Insgesamt bot die internationale Konferenz über 100 Live-Sitzungen zu verschiedenen Themen aus dem Bereich der Erinnerungsforschung, ein Kulturprogramm zur Geschichte der Gastgeberstadt Warschau, eine Reihe von Plenarsitzungen und Keynotes sowie zahlreiche von den Arbeits- und Regionalgruppen organisierte Veranstaltungen. Neben der Keynote von Olivette Otele zur Erinnerung an koloniale Versklavung im Großbritannien des 21. Jahrhunderts („Memory of Colonial Enslavement: Convergent Activism in 21st Century Britain”) zählten die Vorträge „The Implicated Subject: Rethinking Memory and Responsibility“ und „To Demolish or Not to Demolish? Difficult Past Revisited“ mit jeweils über 200 Zuschauerinnen und Zuschauern zu den am zahlreichsten besuchten Sitzungen. Zu den wichtigsten Ergebnissen zählen die fruchtbaren Diskus-sionen zur Sprachenvielfalt und Genderdiversität in den memory studies, wodurch sich für die Forschung neue Perspektiven eröffnen. Die Aufnahmen der Plenarveranstaltungen sind über den Youtube-Kanal der MSA frei zugänglich, alle anderen Sektionen sind für Tagungsteilnehmer auf der Homepage msaconferencewarsaw.dryfta.com zu sehen.

Das DHI Warschau war an der Veranstaltung nicht nur organisatorisch, sondern auch inhaltlich sichtbar vertreten.
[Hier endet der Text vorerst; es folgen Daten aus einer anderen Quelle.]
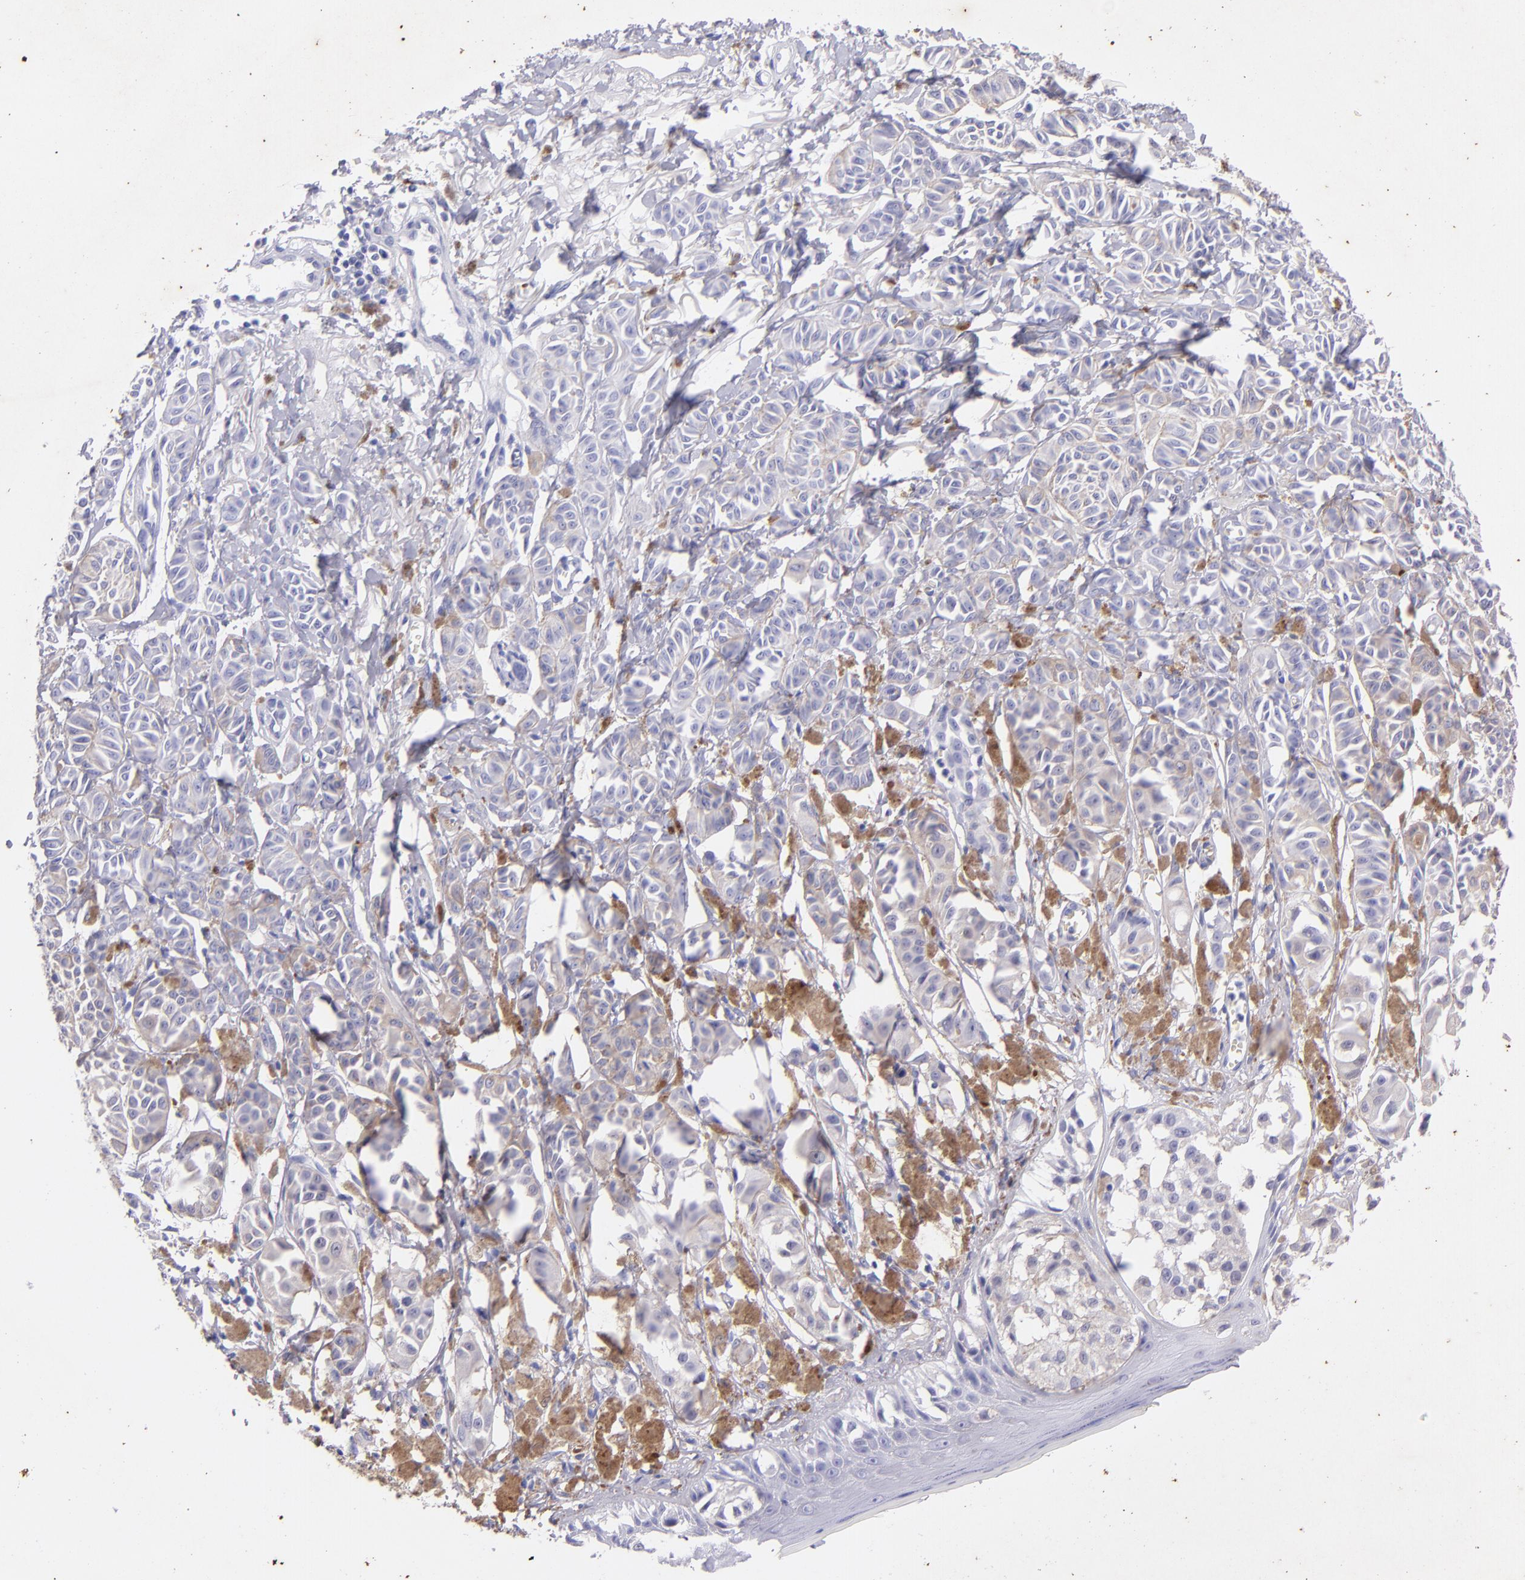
{"staining": {"intensity": "moderate", "quantity": "25%-75%", "location": "cytoplasmic/membranous"}, "tissue": "melanoma", "cell_type": "Tumor cells", "image_type": "cancer", "snomed": [{"axis": "morphology", "description": "Malignant melanoma, NOS"}, {"axis": "topography", "description": "Skin"}], "caption": "A high-resolution photomicrograph shows IHC staining of malignant melanoma, which reveals moderate cytoplasmic/membranous staining in approximately 25%-75% of tumor cells. (Brightfield microscopy of DAB IHC at high magnification).", "gene": "UCHL1", "patient": {"sex": "male", "age": 76}}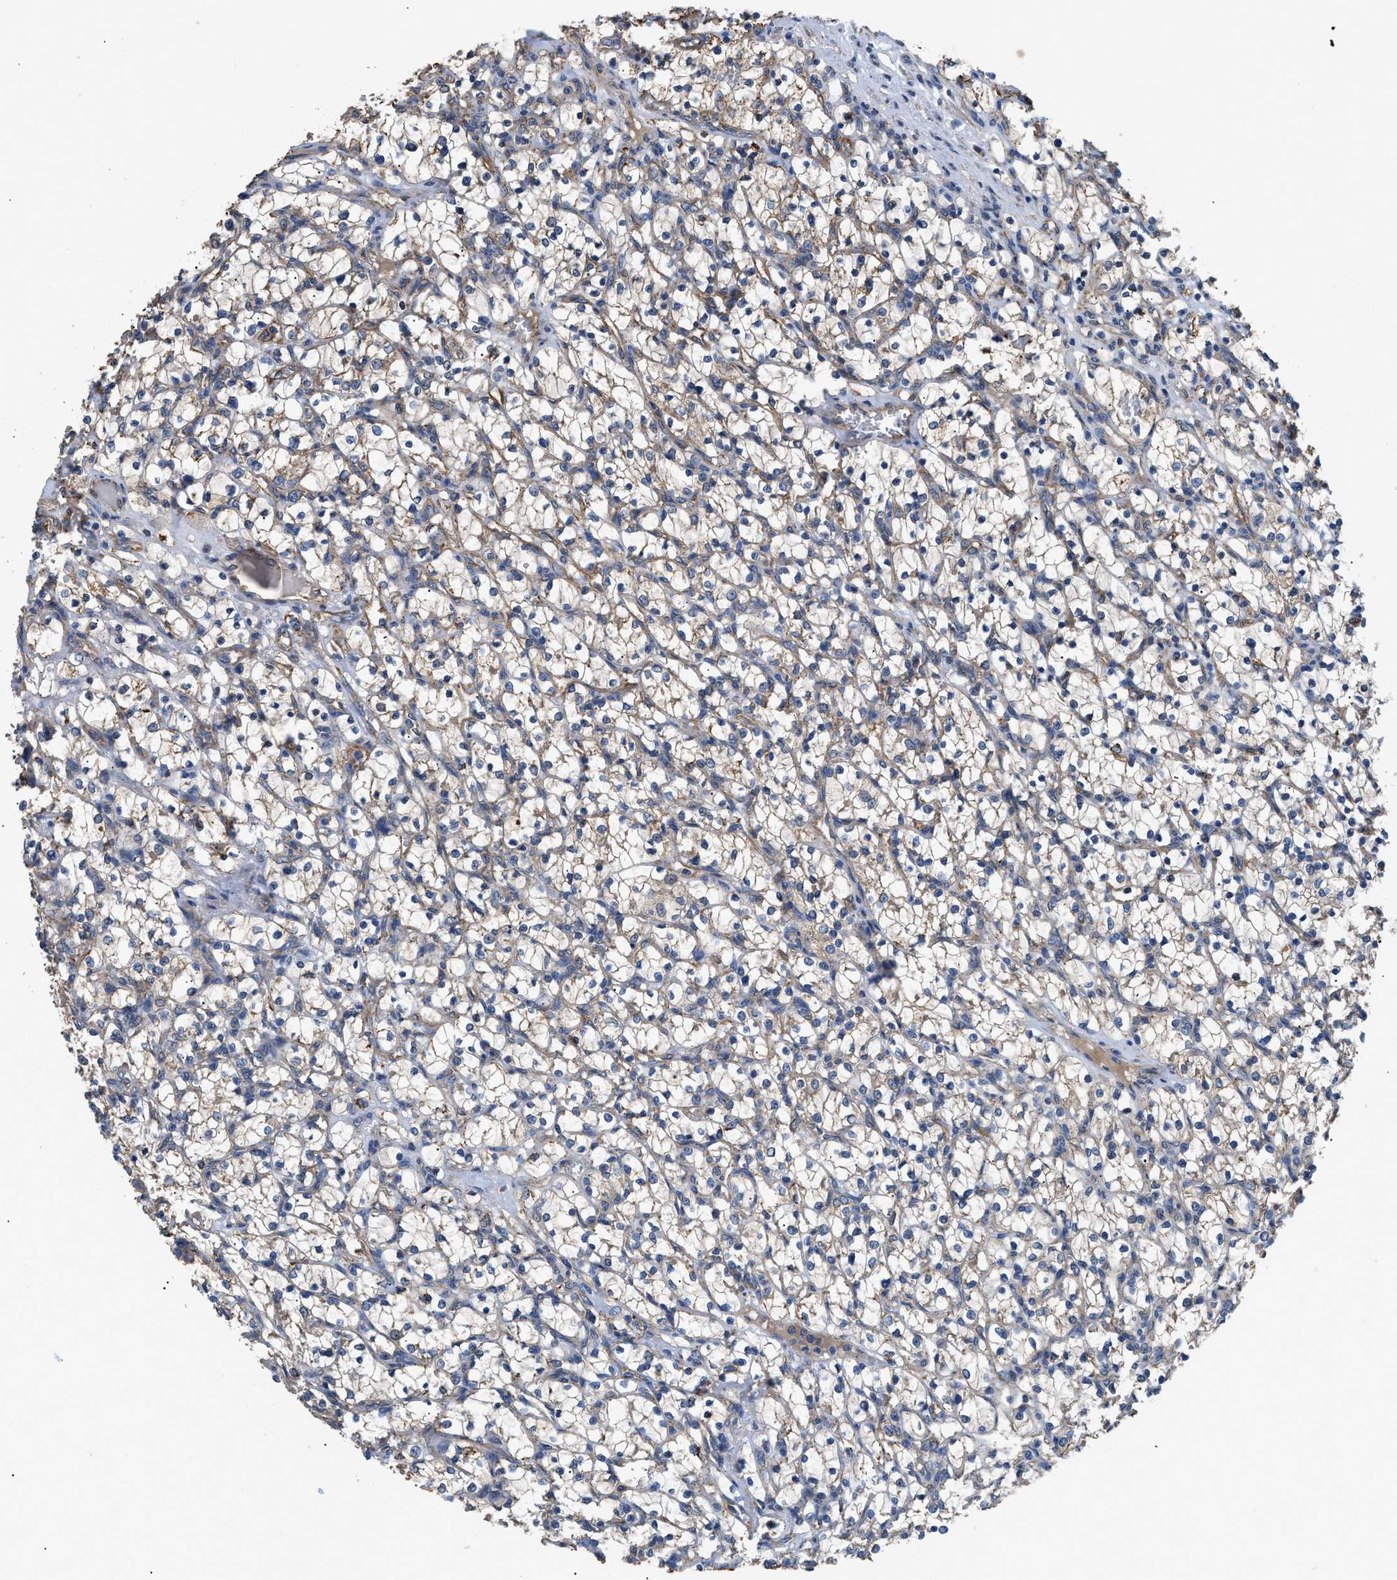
{"staining": {"intensity": "weak", "quantity": "25%-75%", "location": "cytoplasmic/membranous"}, "tissue": "renal cancer", "cell_type": "Tumor cells", "image_type": "cancer", "snomed": [{"axis": "morphology", "description": "Adenocarcinoma, NOS"}, {"axis": "topography", "description": "Kidney"}], "caption": "The photomicrograph exhibits staining of renal cancer, revealing weak cytoplasmic/membranous protein positivity (brown color) within tumor cells.", "gene": "CDK15", "patient": {"sex": "female", "age": 69}}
Magdalena Saryusz-Wolska war Ko-Vorsitzende des Organisationskomitees, Zofia Wóycicka Mitglied des Programm- und des Organisationskomitees. Beide DHIW-Mitarbeiterinnen moderierten zahlreiche Panels, darunter die Eröffnungs- und Abschlussveranstaltungen. Außerdem trug das Institut mit folgenden Ereignissen zur Tagung bei: dem Lelewel-Gespräch „To Whom Does the Museum Belong?“ (Organisation Zofia Wóycicka, s. Seite 16–17), dem Panel „Infrastructures of Cultural Memory“ (Organisation Magdalena Saryusz-Wolska), dem Workshop „Inside the Black Box of Cultural Memory“ (Organisation Magdalena Saryusz-Wolska) und dem Panel „Rescue Turn. Holocaust Meory, Politics and Debates“ (Organisation Zofia Wóycicka). Felix Ackermann präsentierte Ergebnisse seines Forschungspro-jekts zur Geschichte des Strafvollzugs im geteilten Polen-Litauen im Panel „Explosive Convergences“.

Die Tagung endete nach über 400 Stunden Diskussion. Eine umfangreich bestückte Online-Konferenzplattform mit Chat- und Nachrichtenfunktion ermöglichte es allen Registrierten, sich mit Referentinnen und Referenten sowie anderen Teilnehmenden auszutauschen und zu vernetzen. So war auch digital ein fruchtbarer Austausch möglich – wenngleich zu hoffen ist, dass die nächste MSA-Konferenz (Juli 2022, Thema „Solidarität“) vor Ort in Seoul stattfinden kann.